Poll: Only 37% Found Michael Cohen’s Testimony Credible

WASHINGTON, DC - FEBRUARY 27: Michael Cohen, former attorney and fixer for President Donald Trump, testifies before the House Oversight Committee on Capitol Hill February 27, 2019 in Washington, DC. Last year Cohen was sentenced to three years in prison and ordered to pay a $50,000 fine for tax evasion, …
Chip Somodevilla/Getty Images
KRISTINA WONG

Only 37 percent of people surveyed found former Trump lawyer Michael Cohen’s testimony in front of the House Oversight and Government Reform this week to be credible, according to a poll published Friday.

The results of the poll, conducted by The Hill-HarrisX poll between February 28 and March 1, suggested that the high-profile testimony of Michael Cohen would likely not have a big political impact for President Donald Trump.

The percentage of those finding Cohen credible was still higher than those that did not find him credible — 25 percent. But the plurality of respondents, 39 percent, said they had not formed an opinion of Cohen’s testimony.

Democrats were more likely to believe Cohen was credible, at 58 percent, than Republicans, at only 15 percent.

Only 35 percent of independent respondents said they found Cohen credible, versus 18 percent who said he was not. Almost half, 48 percent, said they were unsure.

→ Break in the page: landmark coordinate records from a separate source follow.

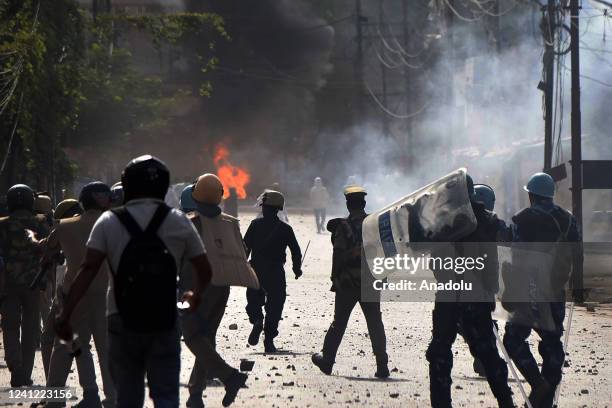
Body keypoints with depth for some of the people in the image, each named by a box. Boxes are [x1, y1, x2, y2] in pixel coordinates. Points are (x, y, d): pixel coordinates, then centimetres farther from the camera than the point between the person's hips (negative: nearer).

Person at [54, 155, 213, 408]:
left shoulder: (109, 222, -3)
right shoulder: (179, 222, 1)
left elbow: (88, 269, -12)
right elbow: (204, 270, 5)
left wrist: (65, 313, -12)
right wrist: (195, 295, 26)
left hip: (122, 321, 0)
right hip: (164, 321, 0)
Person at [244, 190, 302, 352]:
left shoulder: (255, 224, -2)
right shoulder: (285, 228, 1)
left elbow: (245, 247, -4)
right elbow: (296, 251, 2)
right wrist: (297, 269, 16)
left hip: (256, 270, 0)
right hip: (277, 272, 0)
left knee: (254, 300, 14)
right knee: (274, 305, 7)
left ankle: (257, 321, -17)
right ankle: (269, 340, 2)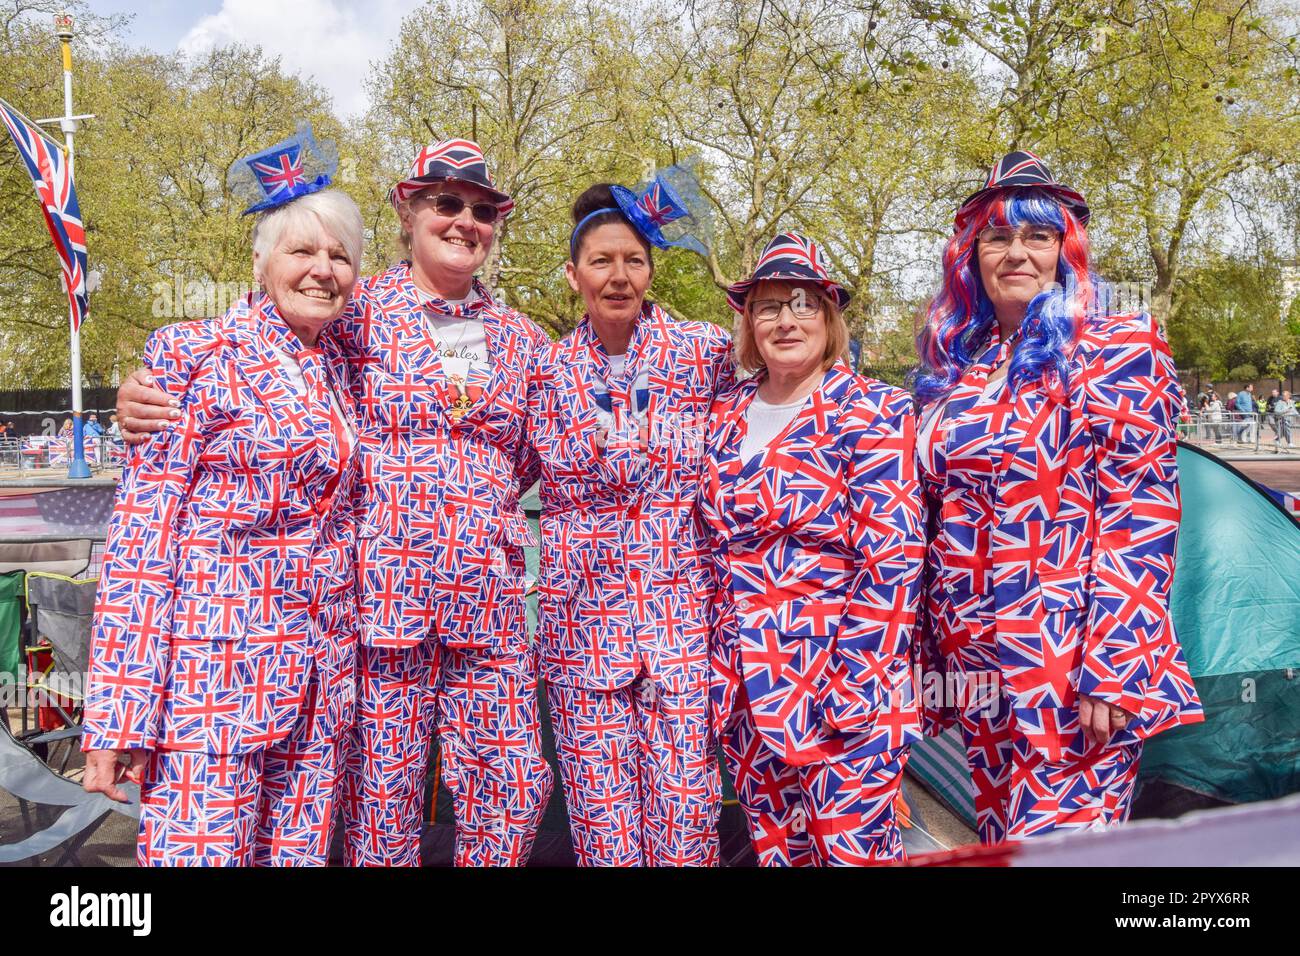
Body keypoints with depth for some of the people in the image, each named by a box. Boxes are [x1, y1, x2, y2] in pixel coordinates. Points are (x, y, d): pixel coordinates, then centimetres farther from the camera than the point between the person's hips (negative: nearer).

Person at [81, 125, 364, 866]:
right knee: (200, 848, -5)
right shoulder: (197, 356, -5)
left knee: (300, 852, 9)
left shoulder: (339, 368, 11)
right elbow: (142, 533, -10)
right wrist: (121, 709, -14)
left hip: (324, 672, 6)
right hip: (215, 663, -5)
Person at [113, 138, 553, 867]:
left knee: (517, 792, 4)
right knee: (382, 805, 3)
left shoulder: (521, 340, 14)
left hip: (488, 607, 4)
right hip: (381, 593, -3)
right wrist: (150, 403, -14)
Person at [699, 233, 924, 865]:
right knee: (774, 850, 14)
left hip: (843, 681, -5)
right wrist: (719, 662, 11)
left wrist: (855, 683, -18)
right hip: (748, 687, 6)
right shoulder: (727, 416, 9)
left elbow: (891, 558, -13)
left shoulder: (873, 413, -7)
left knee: (852, 850, -1)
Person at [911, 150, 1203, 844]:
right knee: (998, 844, 13)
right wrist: (929, 653, 14)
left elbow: (1139, 518, -10)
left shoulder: (1118, 351, -3)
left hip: (1073, 666, -5)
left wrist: (1112, 671, -16)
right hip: (979, 667, 6)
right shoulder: (955, 371, 12)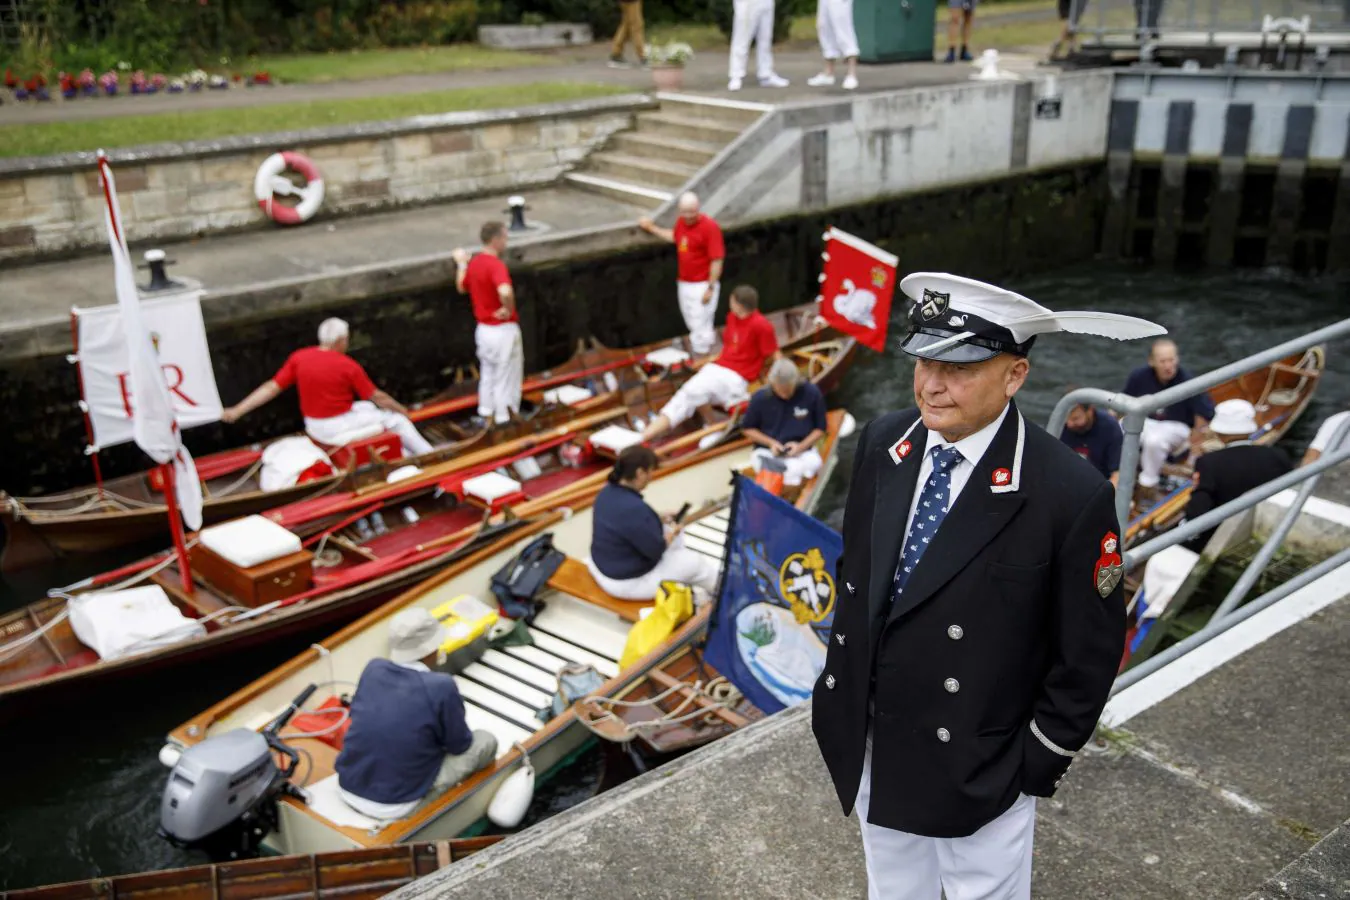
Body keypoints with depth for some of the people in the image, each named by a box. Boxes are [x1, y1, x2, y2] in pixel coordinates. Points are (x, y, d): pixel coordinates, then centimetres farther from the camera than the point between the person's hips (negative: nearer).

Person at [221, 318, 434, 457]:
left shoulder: (299, 358, -6)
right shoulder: (348, 366, -18)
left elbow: (271, 388, -8)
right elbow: (377, 396, -8)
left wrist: (238, 410, -4)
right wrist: (399, 408, 10)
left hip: (313, 428, 7)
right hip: (337, 429, -7)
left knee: (369, 408, 26)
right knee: (397, 420, 8)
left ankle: (406, 455, 28)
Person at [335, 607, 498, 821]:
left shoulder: (372, 668, -5)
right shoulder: (441, 686, -20)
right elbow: (459, 745, -6)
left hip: (348, 789, 6)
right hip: (394, 805, -6)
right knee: (486, 741, 8)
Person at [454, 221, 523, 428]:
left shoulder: (474, 262, 5)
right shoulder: (496, 264, -23)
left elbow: (462, 287, 23)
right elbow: (505, 292, -42)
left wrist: (461, 264, 33)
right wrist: (508, 310, -24)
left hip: (483, 328, 9)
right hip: (503, 329, -9)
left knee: (487, 374, 21)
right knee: (506, 378, 5)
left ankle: (486, 417, 31)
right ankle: (504, 420, 13)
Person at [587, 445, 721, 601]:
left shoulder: (609, 491, -6)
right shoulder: (634, 508, -35)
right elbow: (656, 550, -23)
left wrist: (659, 520, 5)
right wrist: (672, 532, -4)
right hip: (627, 581, -9)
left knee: (672, 533, 20)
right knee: (697, 563, 6)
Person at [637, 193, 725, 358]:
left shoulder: (709, 227, -19)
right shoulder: (681, 222, 4)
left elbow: (717, 260, -19)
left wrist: (710, 288, -19)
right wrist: (651, 228, 29)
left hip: (702, 285, -8)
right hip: (684, 283, 8)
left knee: (700, 326, -1)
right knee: (691, 323, 18)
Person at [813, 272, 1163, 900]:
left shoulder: (1072, 495, -24)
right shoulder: (880, 444, -8)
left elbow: (1089, 653, -14)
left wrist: (1036, 767, -9)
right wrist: (839, 683, 7)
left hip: (977, 772, -5)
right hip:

More male respondents were certain of their opinion on Cohen than female respondents.

Forty-two percent of male respondents said they found Cohen to be credible, 31 percent said he was not, and 27 percent were unsure.

That is compared to only 32 percent of female respondents believing him to be credible, 19 percent who said he was not, and 49 percent saying they were unsure.

During the hearing, Cohen accused Trump of being an unscrupulous person who cared only about winning but also contradicted himself by saying Trump never expected to win the presidency and just wanted to promote his brand.

He also accused Trump of directing him to do things by “secret code” — not outright telling him to do things but communicating in a code by which he knew exactly what Trump wanted.

He expressed regret over working with Trump for the past ten years and said he had nothing to gain from his testimony. However, he refused to rule out future book deals, movies, or TV show appearances, or to donate any future proceedings from such events to charity.

Republicans on the committee attacked Cohen’s credibility, pointing out that he has been indicted by Special Counsel Robert Mueller for lying to Congress.

Democrats were much more sympathetic to him and focused on trying to dig for dirt on Trump.

Cohen said he did not have any direct evidence Trump colluded with Russia nor had he ever visited Prague.

The so-called pee-dossier, that was funded by the Hillary Clinton campaign and the Democratic National Committee and served as the basis for Democrats’ collusion claims, had alleged that Cohen had met in Prague with Russians.

The Hill-HarrisX poll surveyed 996 registered voters and has a sampling margin of error of 3.11 percentage points.